PROVIDED MATERIAL:
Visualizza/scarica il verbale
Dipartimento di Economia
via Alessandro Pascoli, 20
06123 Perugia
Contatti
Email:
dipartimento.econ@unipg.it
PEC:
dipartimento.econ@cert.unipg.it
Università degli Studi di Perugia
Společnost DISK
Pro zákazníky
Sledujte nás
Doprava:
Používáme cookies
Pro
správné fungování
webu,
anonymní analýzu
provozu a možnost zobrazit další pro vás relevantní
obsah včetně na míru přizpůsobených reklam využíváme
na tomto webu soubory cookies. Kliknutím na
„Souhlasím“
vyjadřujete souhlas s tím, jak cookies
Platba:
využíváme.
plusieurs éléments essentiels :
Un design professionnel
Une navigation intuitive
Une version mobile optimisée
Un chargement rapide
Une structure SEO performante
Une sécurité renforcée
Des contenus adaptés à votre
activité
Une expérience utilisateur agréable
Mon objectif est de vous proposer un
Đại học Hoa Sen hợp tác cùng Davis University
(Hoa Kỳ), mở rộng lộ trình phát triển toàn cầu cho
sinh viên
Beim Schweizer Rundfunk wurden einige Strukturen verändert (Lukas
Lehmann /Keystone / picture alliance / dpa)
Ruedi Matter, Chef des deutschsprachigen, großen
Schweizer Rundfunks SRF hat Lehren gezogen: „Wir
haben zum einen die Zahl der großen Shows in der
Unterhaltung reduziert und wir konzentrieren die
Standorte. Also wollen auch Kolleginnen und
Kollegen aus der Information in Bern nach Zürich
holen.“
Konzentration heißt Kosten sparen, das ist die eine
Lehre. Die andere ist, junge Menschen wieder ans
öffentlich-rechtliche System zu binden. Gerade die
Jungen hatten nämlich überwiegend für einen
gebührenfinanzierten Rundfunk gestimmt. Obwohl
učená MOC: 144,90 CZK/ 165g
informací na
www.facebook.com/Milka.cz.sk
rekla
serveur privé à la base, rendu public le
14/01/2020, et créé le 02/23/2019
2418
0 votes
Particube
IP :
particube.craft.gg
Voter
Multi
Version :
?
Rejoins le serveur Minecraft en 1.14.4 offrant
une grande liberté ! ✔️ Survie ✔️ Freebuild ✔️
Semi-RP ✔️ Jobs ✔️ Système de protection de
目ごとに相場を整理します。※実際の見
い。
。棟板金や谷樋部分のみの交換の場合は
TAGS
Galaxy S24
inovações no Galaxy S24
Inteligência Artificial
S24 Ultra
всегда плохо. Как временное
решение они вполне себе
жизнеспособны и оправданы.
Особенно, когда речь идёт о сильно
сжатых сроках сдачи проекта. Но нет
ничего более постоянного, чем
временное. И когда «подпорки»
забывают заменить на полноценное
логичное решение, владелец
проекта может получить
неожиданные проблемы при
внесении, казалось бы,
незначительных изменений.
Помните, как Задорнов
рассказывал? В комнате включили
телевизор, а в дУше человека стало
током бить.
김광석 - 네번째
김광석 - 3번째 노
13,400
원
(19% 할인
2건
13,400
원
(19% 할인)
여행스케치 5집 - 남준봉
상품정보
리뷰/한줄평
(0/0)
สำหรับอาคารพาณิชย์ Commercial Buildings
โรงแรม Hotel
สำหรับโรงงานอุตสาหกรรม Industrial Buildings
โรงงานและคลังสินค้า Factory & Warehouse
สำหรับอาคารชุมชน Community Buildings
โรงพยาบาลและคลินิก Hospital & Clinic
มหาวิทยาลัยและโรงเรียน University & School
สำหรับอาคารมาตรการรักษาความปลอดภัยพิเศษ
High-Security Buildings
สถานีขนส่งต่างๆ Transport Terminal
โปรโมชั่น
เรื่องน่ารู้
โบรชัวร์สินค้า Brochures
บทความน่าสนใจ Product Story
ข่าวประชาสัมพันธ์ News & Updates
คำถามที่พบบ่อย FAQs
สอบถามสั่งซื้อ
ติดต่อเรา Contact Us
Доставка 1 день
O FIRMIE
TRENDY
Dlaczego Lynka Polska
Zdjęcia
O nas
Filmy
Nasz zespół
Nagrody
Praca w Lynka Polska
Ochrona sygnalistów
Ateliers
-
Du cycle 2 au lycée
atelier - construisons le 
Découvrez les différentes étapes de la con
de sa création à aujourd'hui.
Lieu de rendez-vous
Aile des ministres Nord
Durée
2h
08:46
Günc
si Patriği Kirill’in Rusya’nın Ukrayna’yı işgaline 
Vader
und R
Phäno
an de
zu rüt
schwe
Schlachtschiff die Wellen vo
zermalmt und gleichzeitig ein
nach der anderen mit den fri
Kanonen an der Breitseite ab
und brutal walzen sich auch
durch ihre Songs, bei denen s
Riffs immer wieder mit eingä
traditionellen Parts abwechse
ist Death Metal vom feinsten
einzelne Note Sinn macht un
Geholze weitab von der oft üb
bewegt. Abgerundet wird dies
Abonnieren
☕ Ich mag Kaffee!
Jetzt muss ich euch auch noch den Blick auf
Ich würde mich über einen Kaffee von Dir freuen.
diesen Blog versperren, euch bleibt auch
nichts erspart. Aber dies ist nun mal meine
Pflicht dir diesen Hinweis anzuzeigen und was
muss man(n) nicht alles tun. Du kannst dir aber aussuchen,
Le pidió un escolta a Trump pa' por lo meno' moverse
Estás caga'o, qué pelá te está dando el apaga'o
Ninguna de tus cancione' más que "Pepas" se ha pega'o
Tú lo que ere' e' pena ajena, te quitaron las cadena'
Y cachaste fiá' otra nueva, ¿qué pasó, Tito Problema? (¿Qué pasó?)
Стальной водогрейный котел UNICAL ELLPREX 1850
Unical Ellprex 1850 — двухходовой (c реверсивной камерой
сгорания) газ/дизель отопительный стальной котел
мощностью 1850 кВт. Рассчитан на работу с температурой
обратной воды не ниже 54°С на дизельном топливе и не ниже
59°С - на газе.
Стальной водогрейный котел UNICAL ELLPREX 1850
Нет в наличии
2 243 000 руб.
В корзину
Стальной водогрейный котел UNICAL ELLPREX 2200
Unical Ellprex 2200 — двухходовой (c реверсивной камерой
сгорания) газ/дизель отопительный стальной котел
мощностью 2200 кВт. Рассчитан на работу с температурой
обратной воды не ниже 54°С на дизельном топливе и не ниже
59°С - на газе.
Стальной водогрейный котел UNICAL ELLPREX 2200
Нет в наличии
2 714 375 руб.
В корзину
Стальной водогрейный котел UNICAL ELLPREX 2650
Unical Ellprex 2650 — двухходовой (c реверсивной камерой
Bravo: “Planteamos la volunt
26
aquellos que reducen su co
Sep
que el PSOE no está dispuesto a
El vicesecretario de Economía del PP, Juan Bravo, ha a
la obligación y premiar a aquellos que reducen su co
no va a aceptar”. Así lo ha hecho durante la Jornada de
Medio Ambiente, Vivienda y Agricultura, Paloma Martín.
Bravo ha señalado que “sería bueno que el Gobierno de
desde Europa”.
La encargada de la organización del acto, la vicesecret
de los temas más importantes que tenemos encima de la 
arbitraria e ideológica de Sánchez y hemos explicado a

YOUR TASK:
The records above, in their entirety, need to be set down again exactly.

ANSWER BOX:
Visualizza/scarica il verbale
Dipartimento di Economia
via Alessandro Pascoli, 20
06123 Perugia
Contatti
Email:
dipartimento.econ@unipg.it
PEC:
dipartimento.econ@cert.unipg.it
Università degli Studi di Perugia
Společnost DISK
Pro zákazníky
Sledujte nás
Doprava:
Používáme cookies
Pro
správné fungování
webu,
anonymní analýzu
provozu a možnost zobrazit další pro vás relevantní
obsah včetně na míru přizpůsobených reklam využíváme
na tomto webu soubory cookies. Kliknutím na
„Souhlasím“
vyjadřujete souhlas s tím, jak cookies
Platba:
využíváme.
plusieurs éléments essentiels :
Un design professionnel
Une navigation intuitive
Une version mobile optimisée
Un chargement rapide
Une structure SEO performante
Une sécurité renforcée
Des contenus adaptés à votre
activité
Une expérience utilisateur agréable
Mon objectif est de vous proposer un
Đại học Hoa Sen hợp tác cùng Davis University
(Hoa Kỳ), mở rộng lộ trình phát triển toàn cầu cho
sinh viên
Beim Schweizer Rundfunk wurden einige Strukturen verändert (Lukas
Lehmann /Keystone / picture alliance / dpa)
Ruedi Matter, Chef des deutschsprachigen, großen
Schweizer Rundfunks SRF hat Lehren gezogen: „Wir
haben zum einen die Zahl der großen Shows in der
Unterhaltung reduziert und wir konzentrieren die
Standorte. Also wollen auch Kolleginnen und
Kollegen aus der Information in Bern nach Zürich
holen.“
Konzentration heißt Kosten sparen, das ist die eine
Lehre. Die andere ist, junge Menschen wieder ans
öffentlich-rechtliche System zu binden. Gerade die
Jungen hatten nämlich überwiegend für einen
gebührenfinanzierten Rundfunk gestimmt. Obwohl
učená MOC: 144,90 CZK/ 165g
informací na
www.facebook.com/Milka.cz.sk
rekla
serveur privé à la base, rendu public le
14/01/2020, et créé le 02/23/2019
2418
0 votes
Particube
IP :
particube.craft.gg
Voter
Multi
Version :
?
Rejoins le serveur Minecraft en 1.14.4 offrant
une grande liberté ! ✔️ Survie ✔️ Freebuild ✔️
Semi-RP ✔️ Jobs ✔️ Système de protection de
目ごとに相場を整理します。※実際の見
い。
。棟板金や谷樋部分のみの交換の場合は
TAGS
Galaxy S24
inovações no Galaxy S24
Inteligência Artificial
S24 Ultra
всегда плохо. Как временное
решение они вполне себе
жизнеспособны и оправданы.
Особенно, когда речь идёт о сильно
сжатых сроках сдачи проекта. Но нет
ничего более постоянного, чем
временное. И когда «подпорки»
забывают заменить на полноценное
логичное решение, владелец
проекта может получить
неожиданные проблемы при
внесении, казалось бы,
незначительных изменений.
Помните, как Задорнов
рассказывал? В комнате включили
телевизор, а в дУше человека стало
током бить.
김광석 - 네번째
김광석 - 3번째 노
13,400
원
(19% 할인
2건
13,400
원
(19% 할인)
여행스케치 5집 - 남준봉
상품정보
리뷰/한줄평
(0/0)
สำหรับอาคารพาณิชย์ Commercial Buildings
โรงแรม Hotel
สำหรับโรงงานอุตสาหกรรม Industrial Buildings
โรงงานและคลังสินค้า Factory & Warehouse
สำหรับอาคารชุมชน Community Buildings
โรงพยาบาลและคลินิก Hospital & Clinic
มหาวิทยาลัยและโรงเรียน University & School
สำหรับอาคารมาตรการรักษาความปลอดภัยพิเศษ
High-Security Buildings
สถานีขนส่งต่างๆ Transport Terminal
โปรโมชั่น
เรื่องน่ารู้
โบรชัวร์สินค้า Brochures
บทความน่าสนใจ Product Story
ข่าวประชาสัมพันธ์ News & Updates
คำถามที่พบบ่อย FAQs
สอบถามสั่งซื้อ
ติดต่อเรา Contact Us
Доставка 1 день
O FIRMIE
TRENDY
Dlaczego Lynka Polska
Zdjęcia
O nas
Filmy
Nasz zespół
Nagrody
Praca w Lynka Polska
Ochrona sygnalistów
Ateliers
-
Du cycle 2 au lycée
atelier - construisons le 
Découvrez les différentes étapes de la con
de sa création à aujourd'hui.
Lieu de rendez-vous
Aile des ministres Nord
Durée
2h
08:46
Günc
si Patriği Kirill’in Rusya’nın Ukrayna’yı işgaline 
Vader
und R
Phäno
an de
zu rüt
schwe
Schlachtschiff die Wellen vo
zermalmt und gleichzeitig ein
nach der anderen mit den fri
Kanonen an der Breitseite ab
und brutal walzen sich auch
durch ihre Songs, bei denen s
Riffs immer wieder mit eingä
traditionellen Parts abwechse
ist Death Metal vom feinsten
einzelne Note Sinn macht un
Geholze weitab von der oft üb
bewegt. Abgerundet wird dies
Abonnieren
☕ Ich mag Kaffee!
Jetzt muss ich euch auch noch den Blick auf
Ich würde mich über einen Kaffee von Dir freuen.
diesen Blog versperren, euch bleibt auch
nichts erspart. Aber dies ist nun mal meine
Pflicht dir diesen Hinweis anzuzeigen und was
muss man(n) nicht alles tun. Du kannst dir aber aussuchen,
Le pidió un escolta a Trump pa' por lo meno' moverse
Estás caga'o, qué pelá te está dando el apaga'o
Ninguna de tus cancione' más que "Pepas" se ha pega'o
Tú lo que ere' e' pena ajena, te quitaron las cadena'
Y cachaste fiá' otra nueva, ¿qué pasó, Tito Problema? (¿Qué pasó?)
Стальной водогрейный котел UNICAL ELLPREX 1850
Unical Ellprex 1850 — двухходовой (c реверсивной камерой
сгорания) газ/дизель отопительный стальной котел
мощностью 1850 кВт. Рассчитан на работу с температурой
обратной воды не ниже 54°С на дизельном топливе и не ниже
59°С - на газе.
Стальной водогрейный котел UNICAL ELLPREX 1850
Нет в наличии
2 243 000 руб.
В корзину
Стальной водогрейный котел UNICAL ELLPREX 2200
Unical Ellprex 2200 — двухходовой (c реверсивной камерой
сгорания) газ/дизель отопительный стальной котел
мощностью 2200 кВт. Рассчитан на работу с температурой
обратной воды не ниже 54°С на дизельном топливе и не ниже
59°С - на газе.
Стальной водогрейный котел UNICAL ELLPREX 2200
Нет в наличии
2 714 375 руб.
В корзину
Стальной водогрейный котел UNICAL ELLPREX 2650
Unical Ellprex 2650 — двухходовой (c реверсивной камерой
Bravo: “Planteamos la volunt
26
aquellos que reducen su co
Sep
que el PSOE no está dispuesto a
El vicesecretario de Economía del PP, Juan Bravo, ha a
la obligación y premiar a aquellos que reducen su co
no va a aceptar”. Así lo ha hecho durante la Jornada de
Medio Ambiente, Vivienda y Agricultura, Paloma Martín.
Bravo ha señalado que “sería bueno que el Gobierno de
desde Europa”.
La encargada de la organización del acto, la vicesecret
de los temas más importantes que tenemos encima de la 
arbitraria e ideológica de Sánchez y hemos explicado a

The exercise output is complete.